Поддавшись внезапному порыву, Тирта наклонилась и бросила в крохотный язычок пламени щепотку травы из одного из своих пакетиков. Поднялась струйка беловатого дыма, а следом за ней возник запах. Тирта вдохнула его, как можно глубже, стараясь наполнить легкие этим ароматом. Сегодня она должна увидеть сон!
Но нельзя допустить, чтобы ее затянуло во все то же старое видение. Сейчас, пока ею владеют потребность и желание, нужно узнать, куда двигаться дальше.

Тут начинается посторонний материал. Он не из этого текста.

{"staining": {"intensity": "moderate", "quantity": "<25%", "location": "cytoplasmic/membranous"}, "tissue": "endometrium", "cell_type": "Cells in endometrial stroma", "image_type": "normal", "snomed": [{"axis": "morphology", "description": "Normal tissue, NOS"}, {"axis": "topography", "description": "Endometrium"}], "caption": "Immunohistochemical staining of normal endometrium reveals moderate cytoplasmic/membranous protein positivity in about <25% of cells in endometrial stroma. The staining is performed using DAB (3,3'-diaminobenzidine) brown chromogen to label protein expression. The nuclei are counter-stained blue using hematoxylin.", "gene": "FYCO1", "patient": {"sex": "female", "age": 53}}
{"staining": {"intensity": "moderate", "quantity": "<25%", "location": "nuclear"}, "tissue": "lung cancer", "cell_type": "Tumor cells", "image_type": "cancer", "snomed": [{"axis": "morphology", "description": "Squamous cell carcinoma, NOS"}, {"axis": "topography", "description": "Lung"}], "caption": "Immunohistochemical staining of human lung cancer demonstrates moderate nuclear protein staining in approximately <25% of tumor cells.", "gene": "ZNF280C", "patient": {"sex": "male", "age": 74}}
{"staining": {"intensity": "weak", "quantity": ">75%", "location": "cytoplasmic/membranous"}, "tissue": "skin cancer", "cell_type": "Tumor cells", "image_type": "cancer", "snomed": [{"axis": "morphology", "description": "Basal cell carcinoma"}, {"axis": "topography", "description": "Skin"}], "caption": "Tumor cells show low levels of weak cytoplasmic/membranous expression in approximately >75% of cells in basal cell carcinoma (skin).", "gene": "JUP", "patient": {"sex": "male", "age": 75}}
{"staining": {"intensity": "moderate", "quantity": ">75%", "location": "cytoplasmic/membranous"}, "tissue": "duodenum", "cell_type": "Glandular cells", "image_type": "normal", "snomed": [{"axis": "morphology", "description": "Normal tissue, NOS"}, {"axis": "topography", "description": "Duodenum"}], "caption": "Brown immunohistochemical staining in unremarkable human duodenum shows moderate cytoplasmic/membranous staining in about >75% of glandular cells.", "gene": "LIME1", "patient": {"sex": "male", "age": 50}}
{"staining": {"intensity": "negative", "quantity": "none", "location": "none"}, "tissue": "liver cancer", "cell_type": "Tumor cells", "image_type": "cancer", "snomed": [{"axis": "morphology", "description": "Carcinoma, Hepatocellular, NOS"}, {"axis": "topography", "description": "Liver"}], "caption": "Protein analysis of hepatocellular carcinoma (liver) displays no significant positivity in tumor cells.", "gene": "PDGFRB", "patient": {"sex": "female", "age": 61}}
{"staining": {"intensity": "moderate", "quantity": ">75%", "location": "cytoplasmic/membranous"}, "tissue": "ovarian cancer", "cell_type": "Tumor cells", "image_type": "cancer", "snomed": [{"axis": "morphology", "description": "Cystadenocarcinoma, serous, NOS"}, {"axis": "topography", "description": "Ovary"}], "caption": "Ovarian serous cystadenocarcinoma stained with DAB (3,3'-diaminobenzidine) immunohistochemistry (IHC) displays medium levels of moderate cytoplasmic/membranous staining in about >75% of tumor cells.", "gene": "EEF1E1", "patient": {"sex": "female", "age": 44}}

Этим знанием с ней поделилась в детстве одна Мудрая, но Тирта никогда не осмеливалась им воспользоваться, хоть Мудрая и обещала, что средство очень действенное. Она считала, что должна всегда владеть собой, и ее пугали такие помощники в дальновидении, даже если дальновидение и можно вызвать только подобным способом. Тогда она была одна и не знала, как долго продлится состояние видения и повлияет ли оно на нее каким-то другим образом. Сегодня вечером она выяснит, на что способна, когда не одинока. Девушка сделала еще вдох, чувствуя, как в ней зарождается какая-то странная легкость. Это не было Силой – нет, она лишь надеялась, что источник видения, чем бы он ни был, можно заставить работать по-другому.
7
Тирта закуталась в плащ и не стала ничего больше есть: то, чего она желала, лучше было делать на пустой желудок. Если бы она выполняла подобающий ритуал, ей следовало бы поститься целый день, чтобы очистить разум ото всех мыслей. Теперь же ей придется довериться сокольнику; то, чем она занималась, было «колдовством», которому ее спутник не доверял. Но так было надо. Она спокойно и решительно изложила ему суть дела. В конце концов, он дал ей клятву щита, а значит, не мог оспаривать ее действий, если только они не угрожали им обоим.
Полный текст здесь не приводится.